The head of the German Permanent Conference of Social-Legal Mass Media, Maren Müller, revealed in an interview with Sputnik Germany how her organization struggles with biased coverage of events in the media and shared her attitude toward the recent “fake news” initiatives.
According to Mueller, criticism of the media is an important thing, but it shouldn’t turn into censorship. She noted that the fact-checking Correctiv team that has been tasked by German Facebook with filtering out “untrue stories” receives generous support from the state, influential corporations and foundations, as well as major media outlets.
“It’s obvious what’s happening there: it’s supposed to be a practice of filtering out uncomfortable opinions. It’s not about mistakes or fake news. Fake news always existed and used to be called a “hoax”. There have always been false reports, incorrect translations, false quotes, which have been put into the mouths of politicians who have never said that,” Mueller said.
“However, in this case the fact that they are only looking at alternative media and act according to the motto “we determine what journalism is,” can’t be accepted. This is censorship, nothing else,” she added.

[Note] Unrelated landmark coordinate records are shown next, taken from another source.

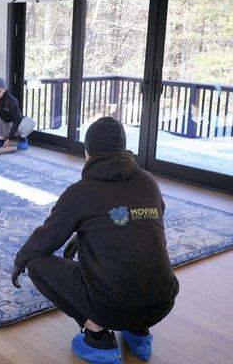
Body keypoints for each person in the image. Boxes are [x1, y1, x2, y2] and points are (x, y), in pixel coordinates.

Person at [11, 117, 179, 364]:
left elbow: (45, 240)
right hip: (162, 302)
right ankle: (138, 334)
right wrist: (85, 236)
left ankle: (97, 336)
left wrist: (19, 261)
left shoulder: (81, 192)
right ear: (123, 150)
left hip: (112, 307)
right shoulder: (148, 181)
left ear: (87, 153)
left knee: (35, 263)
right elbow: (138, 226)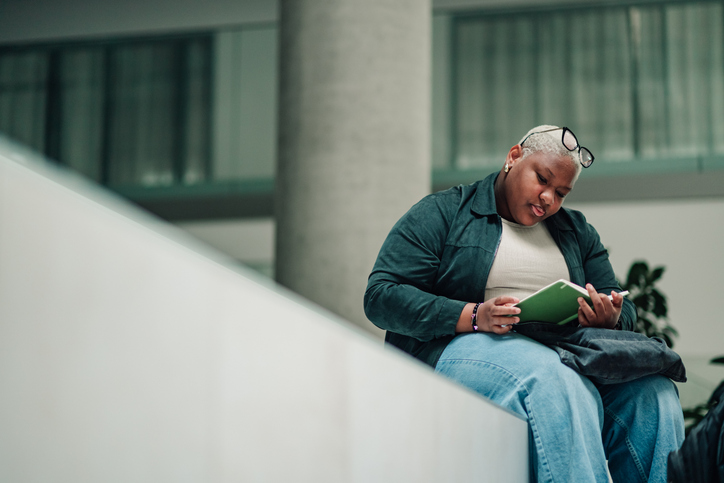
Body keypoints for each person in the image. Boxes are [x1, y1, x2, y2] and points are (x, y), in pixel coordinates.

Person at [364, 125, 684, 482]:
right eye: (542, 179)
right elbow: (382, 296)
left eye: (561, 192)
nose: (548, 198)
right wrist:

The fake news debate has recently resulted in a number of initiatives to fight against the so-called misleading information and false statements. The campaign has been launched by such Internet giants, as Facebook and Google.
In particular, German Facebook, according to reports, will launch a trial run of a fake news filtering system for German users of the site, allowing individuals to fact-check and report stories they suspect to be untrue.

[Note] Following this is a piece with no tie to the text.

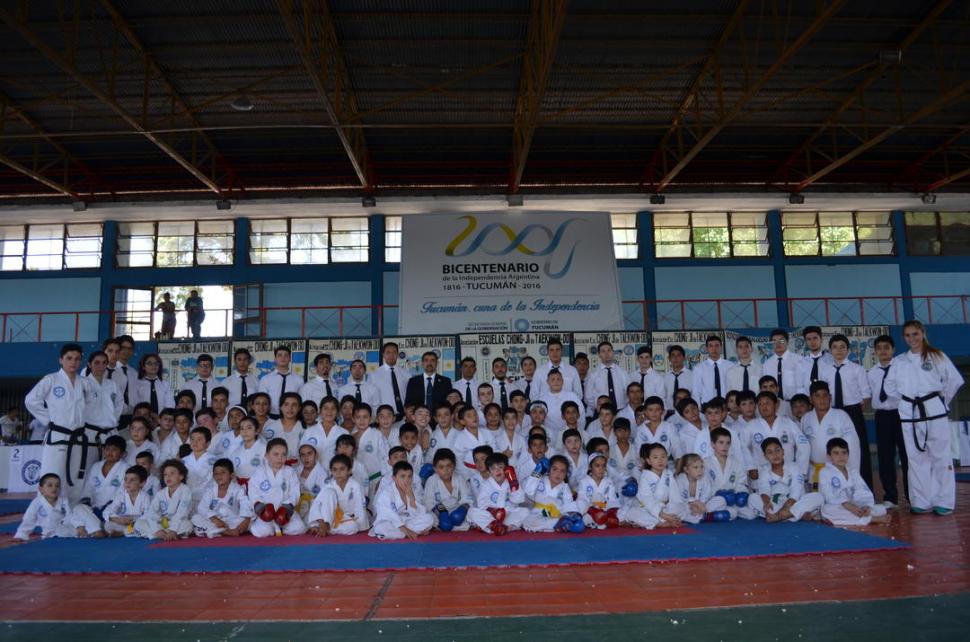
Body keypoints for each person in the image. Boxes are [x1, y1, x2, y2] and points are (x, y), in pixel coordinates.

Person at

Suspicious stories will be dispatched to Correctiv and if the team determines the story to be fake, it will be marked as false and users seeing it in their feeds will be warned about its doubted authenticity. It will also be blocked from being promoted in users’ feeds.

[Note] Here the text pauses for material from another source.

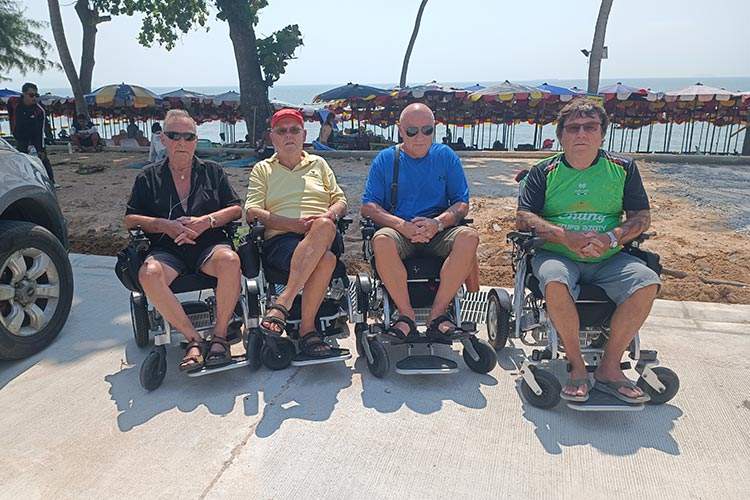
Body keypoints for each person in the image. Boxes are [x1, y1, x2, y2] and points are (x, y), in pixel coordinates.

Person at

Mueller believes that in this way authorities try to influence the media landscape with the help of Correctiv team. But the main problem lies in the fact that not only content, but also certain opinions may become subject to censorship, which is a clear violation of the freedom of speech, she argued.
“You can check the content side, and if it is not true, then fix it somehow. But it’s impossible to correct opinions, because opinions are free, because thoughts are free. And as long as a person does not violate the law by having an opinion, which is punishable by law, it [the adjustment of such opinions] is censorship,” Mueller concluded.